Exercise task 1:
In the beer tournament write-up, what percentage of the vote did Vice Beer receive against Grains of Wrath Brewing?
Exercise task 2:
Continue the beer tournament write-up from its final sentence.

Peaks & Pints Tournament of Beer: Best PNW Breweries April 14 — First Round Finale
And just like that — blink, sip, argue, repeat — the First Round hits last call.
Today closes the opening stretch of the Tournament of Beer: Best PNW Breweries, where 64 publicly nominated breweries from Washington and Oregon entered the ring and, by midnight, only 32 will remain — leaner, louder, and suddenly carrying the full weight of your group chat’s expectations. This is where casual interest hardens into allegiance. Where “I like them” becomes “we ride for this brewery now.” Where, yes, imaginary cheer squads start forming in the corners of taprooms.
Because this thing has a pulse now. You can feel it.
The early rounds delivered everything — blowouts, squeakers, and a few eyebrow-raising swings that made you double back and check the numbers again. Some breweries cruised. Others survived by the fragile grace of a single vote — the digital equivalent of a last-second fingertip save. Meanwhile, palates across the Northwest are officially blown out — hops, malt, wild yeast, lager precision — a full sensory gauntlet with no intention of easing up.
The Second Round begins tomorrow. The field tightens. The conversations sharpen. The margin for error disappears entirely.
As the great, wonderfully unhinged Dick Vitale once shouted into the void, “It’s awesome, baby!” — and here, it’s with a capital IPA.
So take a breath. Hydrate like you mean it. Maybe eat something green.
Then vote.
Because today, the First Round doesn’t just end.
It draws a line.
Monday, April 13, First Round Best PNW Breweries Games Results
Yesterday’s action leaned into tension — no true blowouts beyond one quiet storm out of Hood River, and even the favorites had to earn their space. The margins told the story: close, stubborn, occasionally surprising, and very much alive.
Without further ado, let’s weed through the malt.
GAME 1, SOUTHERN WASHINGTON REGION
5. 7 Seas Brewing vs. 12. Irrelevant Beer
And there it is — the kind of result that makes this whole thing hum. Irrelevant Beer edges 7 Seas with 53% of the vote, a narrow, deliberate push past one of the South Sound’s most established names. No runaway, no collapse — just steady pressure and enough belief to tilt the line. Irrelevant moves on. 7 Seas becomes one of those “how did that happen?” conversations that will linger longer than expected.
GAME 2, SOUTHERN WASHINGTON REGION
4. Grains of Wrath Brewing vs. 13. Vice Beer
Vice Beer didn’t sneak this one — they took it. With 58% of the vote, the Vancouver brewery leaned into its ’90s-soaked identity and walked past Grains of Wrath with confidence. Not a blowout, but decisive enough to feel intentional. Vice advances, carrying that throwback pulse into the Second Round.
GAME 3, NORTHERN OREGON REGION
7. Wayfinder Beer vs. 10. Brujos Brewing
Wayfinder holds the line. At 56%, the Portland lager masters did what they do best — steady, precise, just enough separation to stay in control without overreaching. Brujos pushed, sickle in hand, but Wayfinder’s balance wins the day and earns a spot in the next round.

Recorded information:
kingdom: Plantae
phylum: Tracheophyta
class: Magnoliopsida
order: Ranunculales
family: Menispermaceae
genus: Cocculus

Written answer 1:
58%

Written answer 2:
GAME 4, NORTHERN OREGON REGION
2. pFriem Family Brewers vs. 15. Threshold Brewing
And then there’s pFriem — 85% of the vote, a result that reads less like a contest and more like a statement. Threshold never lacked for craft or intention, but this was a freight train moment. Clean, composed, and absolutely dominant. pFriem rolls on.
Let’s weed through the malt. The following are advancing to the Second Round:
Irrelevant Beer
Vice Beer
Wayfinder Beer
pFriem Family Brewers
The First Round closes tonight. One more set of matchups. One more chance for something unexpected to slip through the cracks and change the shape of the bracket entirely.
Eight more games dropped at 12:01 a.m. on Peaks & Pints’ Instagram Stories. One vote per matchup. Winners advance. The rest become part of the growing mythology — the beers, the breweries, the moments that almost were.
Check the bracket. Trust your instincts. Back your brewery.
Because by midnight, we’re down to 32.
Tuesday, April 14, First Round Best PNW Breweries Games

GAME 1, NORTHERN WASHINGTON REGION
Structures Brewing, Bellingham (6) vs. Mirage Beer, Seattle (11)
Structures Brewing doesn’t announce itself — it hums, it dials, it quietly tightens the bolts until the whole thing feels inevitable. Founded in 2015, James Alexander kept his head down, building a reputation on Belgian farmhouse ales, mixed fermentation, and hazy IPAs that never felt like trend-chasing. Then came the expansion — Chuckanut Brewery and pFriem Family Brewers veteran Bryan Cardwell joining ownership, widening the lens, sharpening the edge — hop work still precise, but now increasingly balanced by a growing devotion to clean, dialed-in lagers. In 2023, Structures opened its long-awaited second location in the former Chuckanut space, stripped to the studs and reborn with glass doors spilling toward the water, a wraparound patio, and a brewery finally stretching into its full shape.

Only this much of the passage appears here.